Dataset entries
##############################
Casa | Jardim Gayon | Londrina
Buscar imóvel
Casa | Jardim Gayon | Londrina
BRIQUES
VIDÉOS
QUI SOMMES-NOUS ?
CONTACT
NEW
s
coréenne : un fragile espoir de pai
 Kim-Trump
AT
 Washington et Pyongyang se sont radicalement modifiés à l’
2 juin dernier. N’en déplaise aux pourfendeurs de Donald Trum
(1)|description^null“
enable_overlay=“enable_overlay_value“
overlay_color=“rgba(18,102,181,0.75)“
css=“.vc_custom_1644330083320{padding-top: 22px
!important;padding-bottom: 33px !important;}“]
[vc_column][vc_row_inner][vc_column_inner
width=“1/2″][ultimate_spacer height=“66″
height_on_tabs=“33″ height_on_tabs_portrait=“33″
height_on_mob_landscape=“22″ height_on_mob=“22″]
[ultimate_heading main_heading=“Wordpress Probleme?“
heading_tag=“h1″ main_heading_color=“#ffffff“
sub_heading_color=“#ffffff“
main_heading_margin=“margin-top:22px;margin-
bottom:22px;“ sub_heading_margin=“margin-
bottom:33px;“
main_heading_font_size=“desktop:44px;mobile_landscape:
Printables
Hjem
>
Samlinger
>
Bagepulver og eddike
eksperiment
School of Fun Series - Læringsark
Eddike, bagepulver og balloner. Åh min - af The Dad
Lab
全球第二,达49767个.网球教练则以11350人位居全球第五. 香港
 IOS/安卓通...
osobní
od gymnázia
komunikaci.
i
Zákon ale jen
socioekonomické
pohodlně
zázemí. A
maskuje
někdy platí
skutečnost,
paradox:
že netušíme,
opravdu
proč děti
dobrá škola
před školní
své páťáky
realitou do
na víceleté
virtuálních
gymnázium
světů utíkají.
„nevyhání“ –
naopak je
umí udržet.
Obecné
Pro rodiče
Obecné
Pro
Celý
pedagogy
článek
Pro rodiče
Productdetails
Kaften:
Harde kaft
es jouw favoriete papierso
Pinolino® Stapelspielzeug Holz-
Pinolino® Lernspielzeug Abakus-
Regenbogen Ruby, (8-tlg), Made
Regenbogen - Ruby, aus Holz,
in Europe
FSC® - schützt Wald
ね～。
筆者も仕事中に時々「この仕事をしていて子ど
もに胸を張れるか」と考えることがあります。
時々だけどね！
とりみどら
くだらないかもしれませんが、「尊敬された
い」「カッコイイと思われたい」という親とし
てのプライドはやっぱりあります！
##############################
## REQUEST
Copy every line of the items above verbatim, keeping the original order.

## EXPECTED ANSWER
Casa | Jardim Gayon | Londrina
Buscar imóvel
Casa | Jardim Gayon | Londrina
BRIQUES
VIDÉOS
QUI SOMMES-NOUS ?
CONTACT
NEW
s
coréenne : un fragile espoir de pai
 Kim-Trump
AT
 Washington et Pyongyang se sont radicalement modifiés à l’
2 juin dernier. N’en déplaise aux pourfendeurs de Donald Trum
(1)|description^null“
enable_overlay=“enable_overlay_value“
overlay_color=“rgba(18,102,181,0.75)“
css=“.vc_custom_1644330083320{padding-top: 22px
!important;padding-bottom: 33px !important;}“]
[vc_column][vc_row_inner][vc_column_inner
width=“1/2″][ultimate_spacer height=“66″
height_on_tabs=“33″ height_on_tabs_portrait=“33″
height_on_mob_landscape=“22″ height_on_mob=“22″]
[ultimate_heading main_heading=“Wordpress Probleme?“
heading_tag=“h1″ main_heading_color=“#ffffff“
sub_heading_color=“#ffffff“
main_heading_margin=“margin-top:22px;margin-
bottom:22px;“ sub_heading_margin=“margin-
bottom:33px;“
main_heading_font_size=“desktop:44px;mobile_landscape:
Printables
Hjem
>
Samlinger
>
Bagepulver og eddike
eksperiment
School of Fun Series - Læringsark
Eddike, bagepulver og balloner. Åh min - af The Dad
Lab
全球第二,达49767个.网球教练则以11350人位居全球第五. 香港
 IOS/安卓通...
osobní
od gymnázia
komunikaci.
i
Zákon ale jen
socioekonomické
pohodlně
zázemí. A
maskuje
někdy platí
skutečnost,
paradox:
že netušíme,
opravdu
proč děti
dobrá škola
před školní
své páťáky
realitou do
na víceleté
virtuálních
gymnázium
světů utíkají.
„nevyhání“ –
naopak je
umí udržet.
Obecné
Pro rodiče
Obecné
Pro
Celý
pedagogy
článek
Pro rodiče
Productdetails
Kaften:
Harde kaft
es jouw favoriete papierso
Pinolino® Stapelspielzeug Holz-
Pinolino® Lernspielzeug Abakus-
Regenbogen Ruby, (8-tlg), Made
Regenbogen - Ruby, aus Holz,
in Europe
FSC® - schützt Wald
ね～。
筆者も仕事中に時々「この仕事をしていて子ど
もに胸を張れるか」と考えることがあります。
時々だけどね！
とりみどら
くだらないかもしれませんが、「尊敬された
い」「カッコイイと思われたい」という親とし
てのプライドはやっぱりあります！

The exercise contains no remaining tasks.